:: Prompt ::
Reproduce every line below exactly as written; do not include the images.

╭─ Material for the task

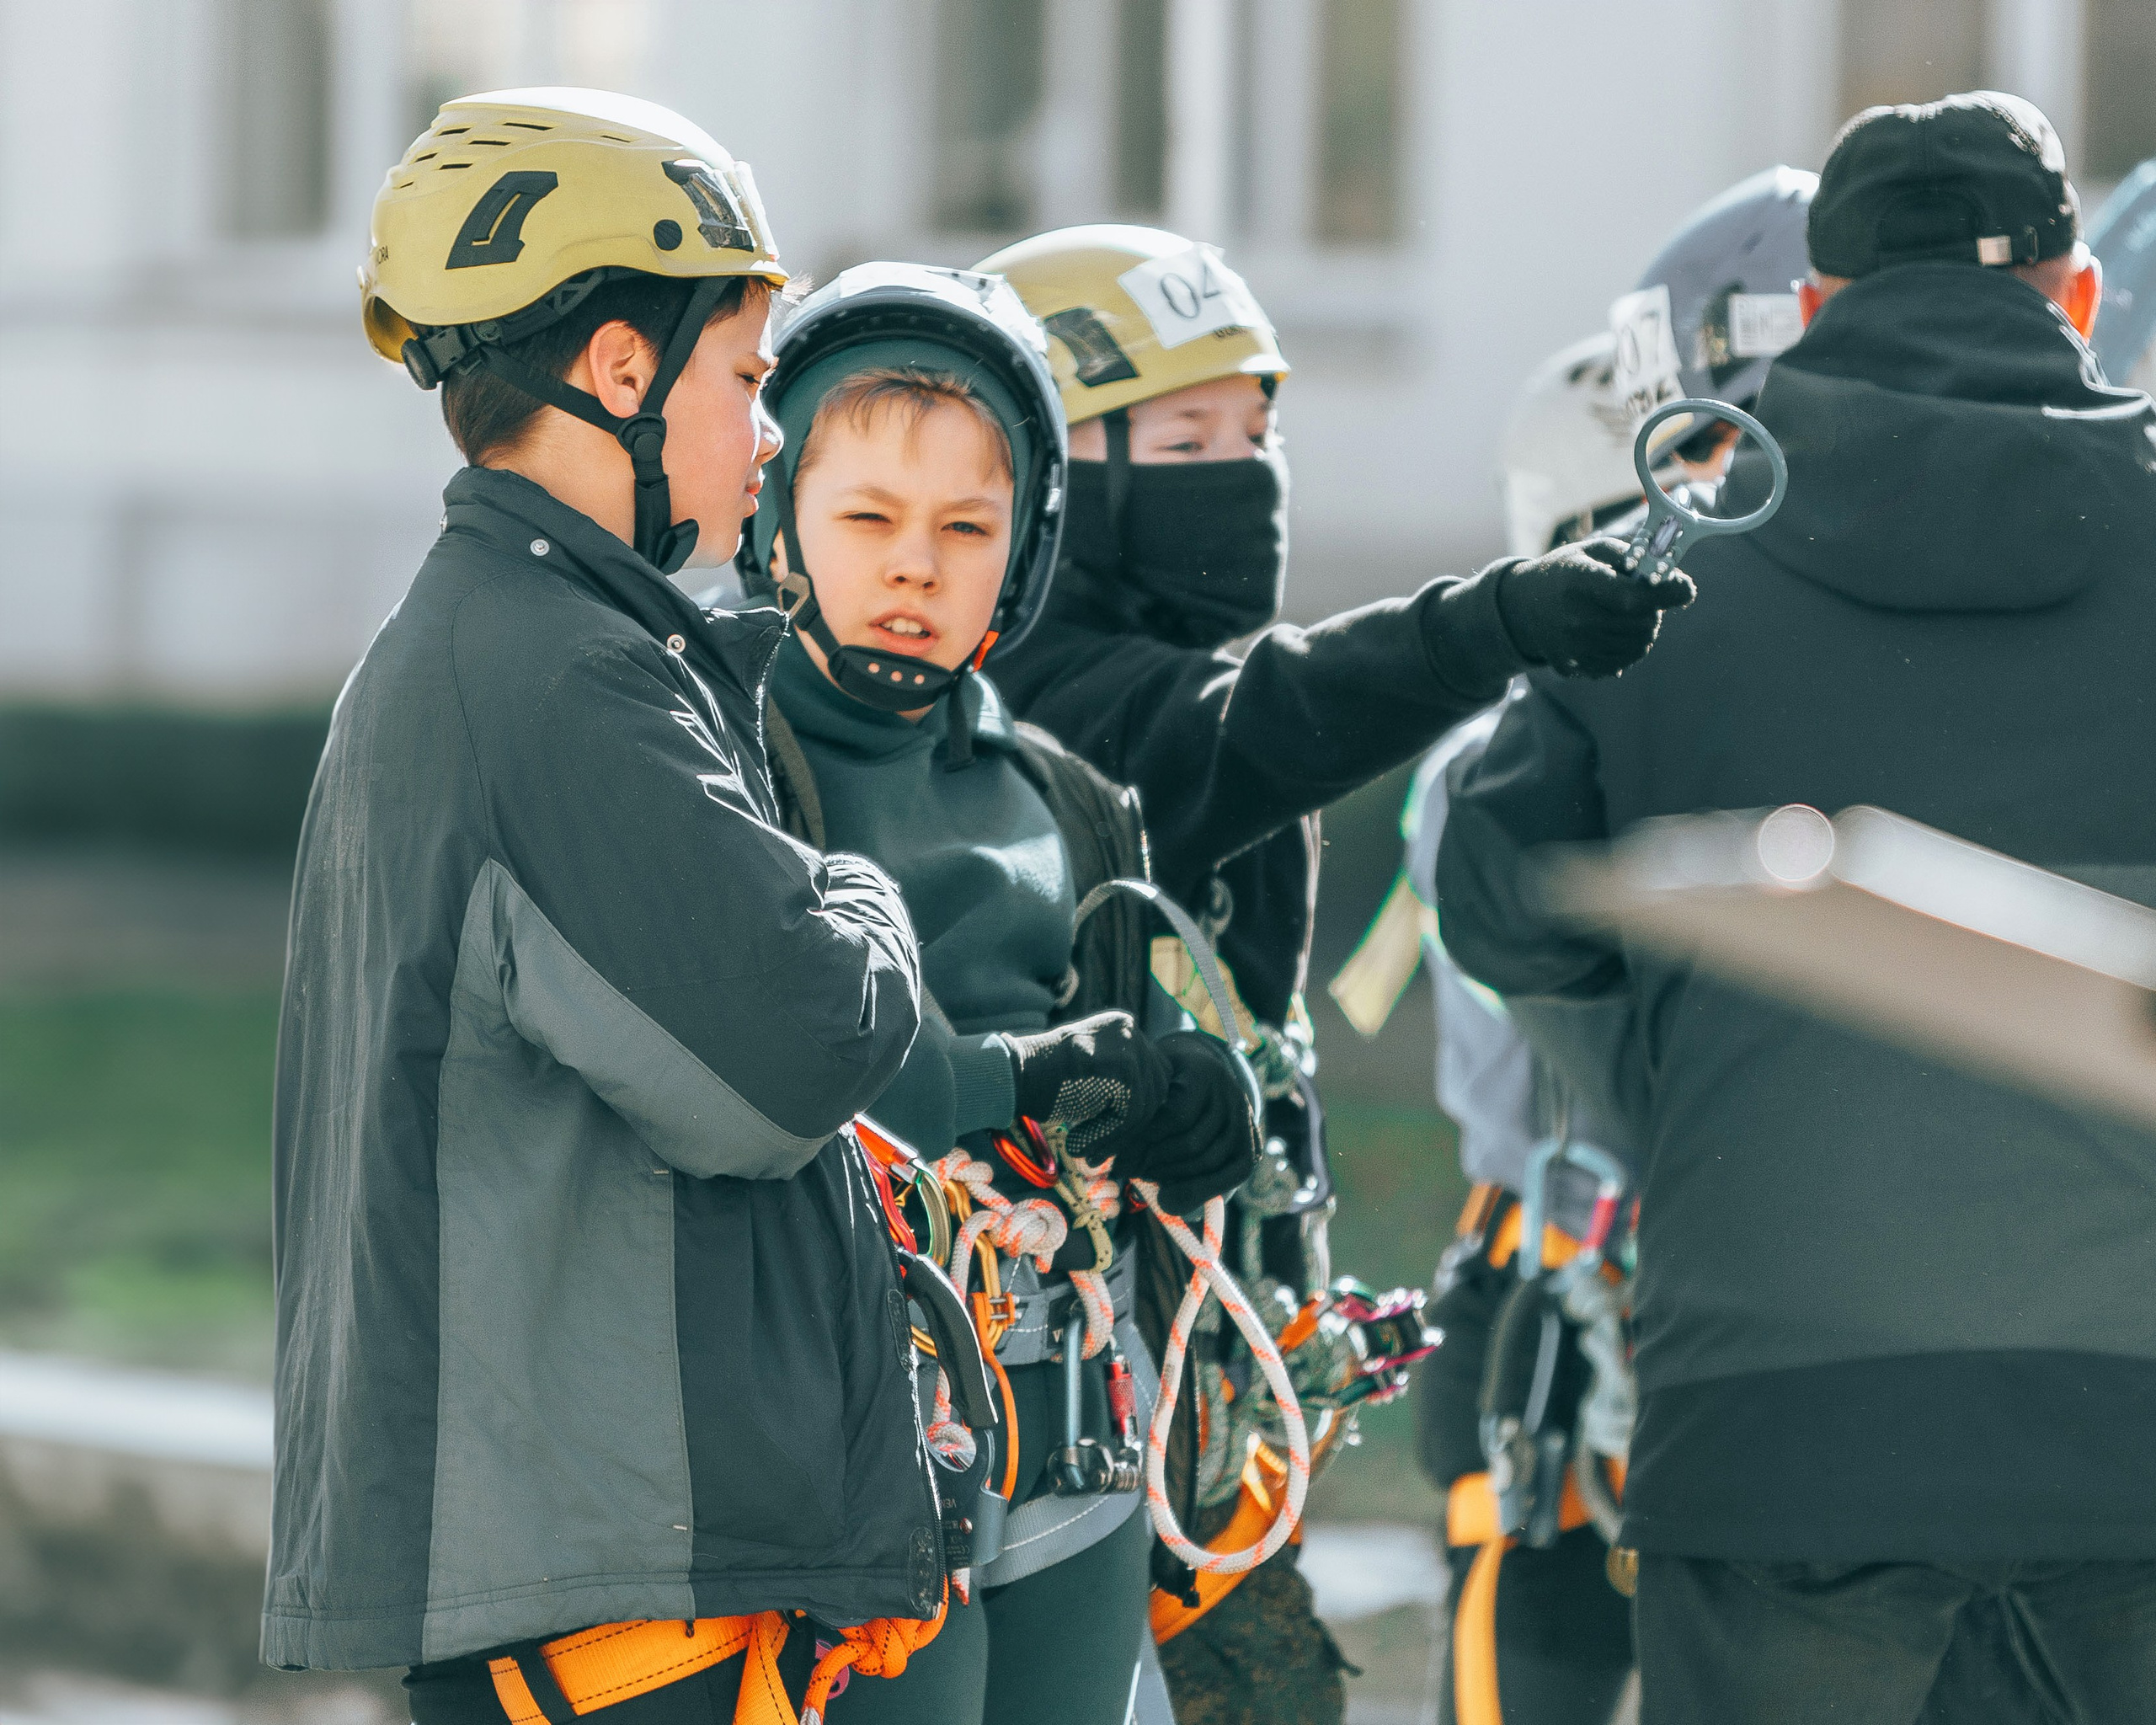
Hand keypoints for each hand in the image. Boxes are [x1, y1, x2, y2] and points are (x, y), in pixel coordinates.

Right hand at [1004, 1011, 1171, 1161]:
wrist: (1013, 1075)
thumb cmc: (1043, 1079)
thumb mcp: (1090, 1070)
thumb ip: (1121, 1079)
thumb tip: (1151, 1111)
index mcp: (1123, 1027)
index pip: (1152, 1072)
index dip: (1135, 1108)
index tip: (1109, 1133)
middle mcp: (1130, 1030)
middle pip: (1155, 1088)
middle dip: (1131, 1123)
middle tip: (1101, 1147)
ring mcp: (1129, 1046)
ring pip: (1144, 1105)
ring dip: (1116, 1135)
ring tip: (1086, 1149)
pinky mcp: (1124, 1069)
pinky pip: (1130, 1115)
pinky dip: (1107, 1136)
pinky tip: (1080, 1143)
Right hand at [1118, 1032, 1259, 1214]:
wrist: (1176, 1058)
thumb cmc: (1178, 1112)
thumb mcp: (1188, 1146)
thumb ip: (1184, 1176)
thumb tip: (1169, 1205)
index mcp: (1247, 1136)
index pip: (1235, 1172)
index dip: (1197, 1191)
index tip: (1162, 1201)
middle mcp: (1244, 1114)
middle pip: (1208, 1160)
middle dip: (1165, 1172)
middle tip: (1129, 1174)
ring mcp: (1227, 1092)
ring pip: (1192, 1142)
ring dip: (1154, 1156)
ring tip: (1125, 1159)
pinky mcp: (1205, 1075)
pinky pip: (1178, 1118)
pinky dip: (1152, 1133)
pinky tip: (1132, 1135)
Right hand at [1493, 537, 1693, 677]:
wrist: (1521, 607)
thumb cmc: (1568, 571)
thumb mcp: (1596, 550)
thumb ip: (1638, 558)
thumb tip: (1676, 582)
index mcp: (1580, 582)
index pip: (1635, 597)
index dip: (1669, 594)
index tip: (1686, 589)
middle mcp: (1575, 618)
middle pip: (1644, 623)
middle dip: (1654, 610)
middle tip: (1640, 599)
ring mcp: (1574, 647)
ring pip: (1639, 646)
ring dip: (1644, 630)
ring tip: (1626, 615)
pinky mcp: (1574, 667)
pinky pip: (1623, 663)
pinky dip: (1628, 648)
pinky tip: (1613, 633)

╰─

:: Answer to this exercise ::
Hand keypoints for each hand in the image. Boxes are [x1, y1, x2, y2] and points are (x, y), in pixel coordinates.

Right hand at [1004, 1011, 1171, 1161]:
wrist: (1013, 1075)
thumb cmc: (1043, 1079)
thumb mcp: (1090, 1070)
thumb ip: (1121, 1079)
thumb tip: (1151, 1111)
index mcp: (1123, 1027)
index pip: (1152, 1072)
index dip: (1135, 1108)
index tip: (1109, 1133)
middle mcp: (1130, 1030)
middle pip: (1155, 1088)
middle dip: (1131, 1123)
middle tip: (1101, 1147)
ring mcp: (1129, 1046)
ring pip: (1144, 1105)
ring dip: (1116, 1135)
ring tip: (1086, 1149)
pinky mcp: (1124, 1069)
pinky pip: (1130, 1115)
pinky dip: (1107, 1136)
pinky tip: (1080, 1143)
Right hand at [1118, 1032, 1259, 1214]:
wrist: (1176, 1058)
thumb cmc: (1178, 1112)
thumb mcp: (1188, 1146)
thumb ip: (1184, 1176)
thumb tip: (1169, 1205)
index mcp: (1247, 1136)
index pip: (1235, 1172)
index dip: (1197, 1191)
index tip: (1162, 1201)
middle mcp: (1244, 1114)
middle pip: (1208, 1160)
middle dip: (1165, 1172)
middle tip: (1129, 1174)
ring mcp: (1227, 1092)
ring pip: (1192, 1142)
ring dip: (1154, 1156)
ring tip: (1125, 1159)
pinky mcp: (1205, 1075)
pinky pip: (1178, 1118)
pinky dip: (1152, 1133)
pinky tip: (1132, 1135)
Right hand at [1493, 537, 1693, 677]:
wrist: (1521, 607)
thumb cmc: (1568, 571)
thumb mcp: (1596, 550)
thumb ip: (1638, 558)
thumb tip: (1676, 582)
index mcp: (1580, 582)
index pip: (1635, 597)
index dip: (1669, 594)
index tip: (1686, 589)
middle mcp: (1575, 618)
middle pip: (1644, 623)
middle dip: (1654, 610)
middle tip: (1640, 599)
ring mcp: (1574, 647)
ring pip: (1639, 646)
ring dip: (1644, 630)
ring tip: (1626, 615)
pinky mcp: (1574, 667)
pinky pip: (1623, 663)
pinky dip: (1628, 648)
pinky tip: (1613, 633)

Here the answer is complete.